# Anyone casted the Toadfish Outfitters 8wt rod?



## ifsteve (Jul 1, 2010)

A. Looks like junk
B. Warranty is terrible
C. What makes you say its a "good company"?
D. Where are their products made? I couldn't find it on their website which makes me guess China.

No thanks. Buy a TFO.


----------



## Copahee Hound (Dec 21, 2017)

A. Looks like junk _Maybe_
B. Warranty is terrible _I'd agree 100%_
C. What makes you say its a "good company"? _They're a local company who focuses on replenishing our oyster reefs. However, I dont know how much they actually give back, but at least it's some_
D. Where are their products made? I couldn't find it on their website which makes me guess China. _Isn't everything made in China?

No thanks. Buy a TFO. Waiting on Haddrell's to get some Lamson rods in before I pull the trigger on a Mangrove_

Thanks @ifsteve


----------



## ifsteve (Jul 1, 2010)

Copahee Hound said:


> A. Looks like junk _Maybe I didn't say it is junk just that it looks like junk and it definitely looks like junk..lol_
> B. Warranty is terrible _I'd agree 100% _
> C. What makes you say its a "good company"? _They're a local company who focuses on replenishing our oyster reefs. However, I dont know how much they actually give back, but at least it's some_
> D. Where are their products made? I couldn't find it on their website which makes me guess China. _Isn't everything made in China?
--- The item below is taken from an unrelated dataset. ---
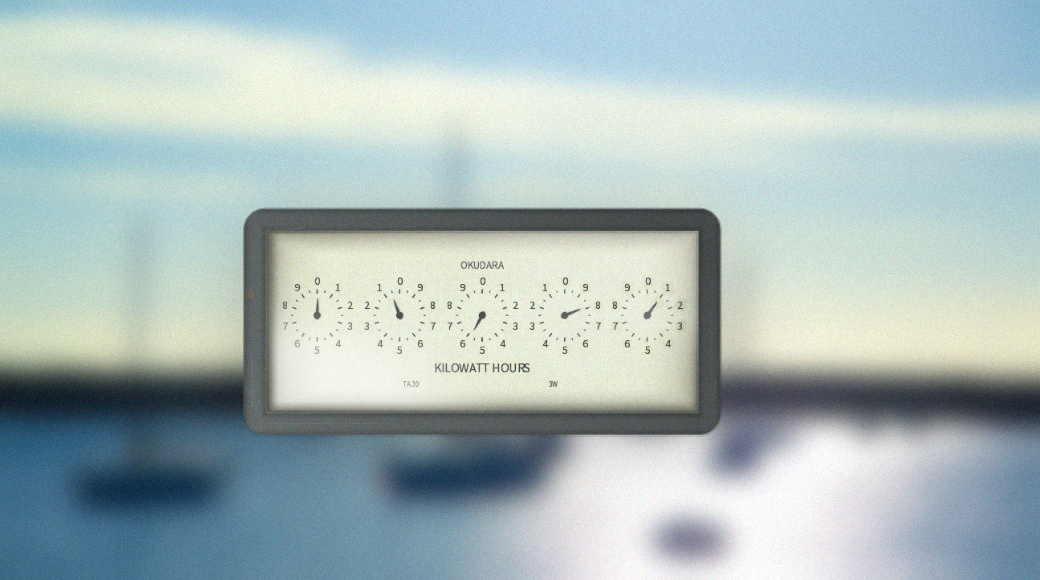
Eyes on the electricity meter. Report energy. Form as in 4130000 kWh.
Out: 581 kWh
NO definitely not but I get your point
> ...


Your welcome although not sure I said anything you didn't already know....lol.


----------



## ifsteve (Jul 1, 2010)

jackson man said:


> TFO rods are manufactured in So. Korea. I know So. Korea is no China, but also not Made in the USA like say a St. Croix (most rods manufactured in Wisconsin with some made in Mexico).
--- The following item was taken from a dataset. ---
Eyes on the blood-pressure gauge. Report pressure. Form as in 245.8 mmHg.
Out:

1. South Korea has a much better quality assurance in use then China.
2. South Korea is an ally not our #1 advesary.
3. South Korea is not the #1 air polluter on the planet.

But I agree, buy USA!


----------



## GG34 (May 2, 2014)

I just got into building my own rods and I don't know how anything could be under $200 without having junk components. Not saying anything about these rods because I didn't open the link. My eyes have been open on cost recently. I knew TFO did a good job. Must be bulk.


----------



## flysalt060 (Aug 5, 2012)

Toadflys first products were a shrimp deveining tool and oyster knives. Then came the cozzie that really does stick, I have tested it many times. Every product they sell, helps replant 10sq feet of oysters in sc. the first products are good quailty, not sure about this $200 fly rod.


----------



## coconutgroves (Sep 23, 2013)

Just got their cup holders, filet knife and folding cutting board. Pretty good quality. Can't speak for their rods, however. But, you mentioned the TFO Mangrove - that is a great rod for the price and easy to cast.


----------



## BrownDog (Jun 22, 2019)

I would imagine the fly rod world is tough to crack into, especially without bringing anything but a marketing angle into it (no technology).

I have handled one at haddrells here in town, grip was interesting and the most noticeable feature. The rod it self seemed like a regular medium action rod (not that there is anything wrong with that) but I did not cast it.


----------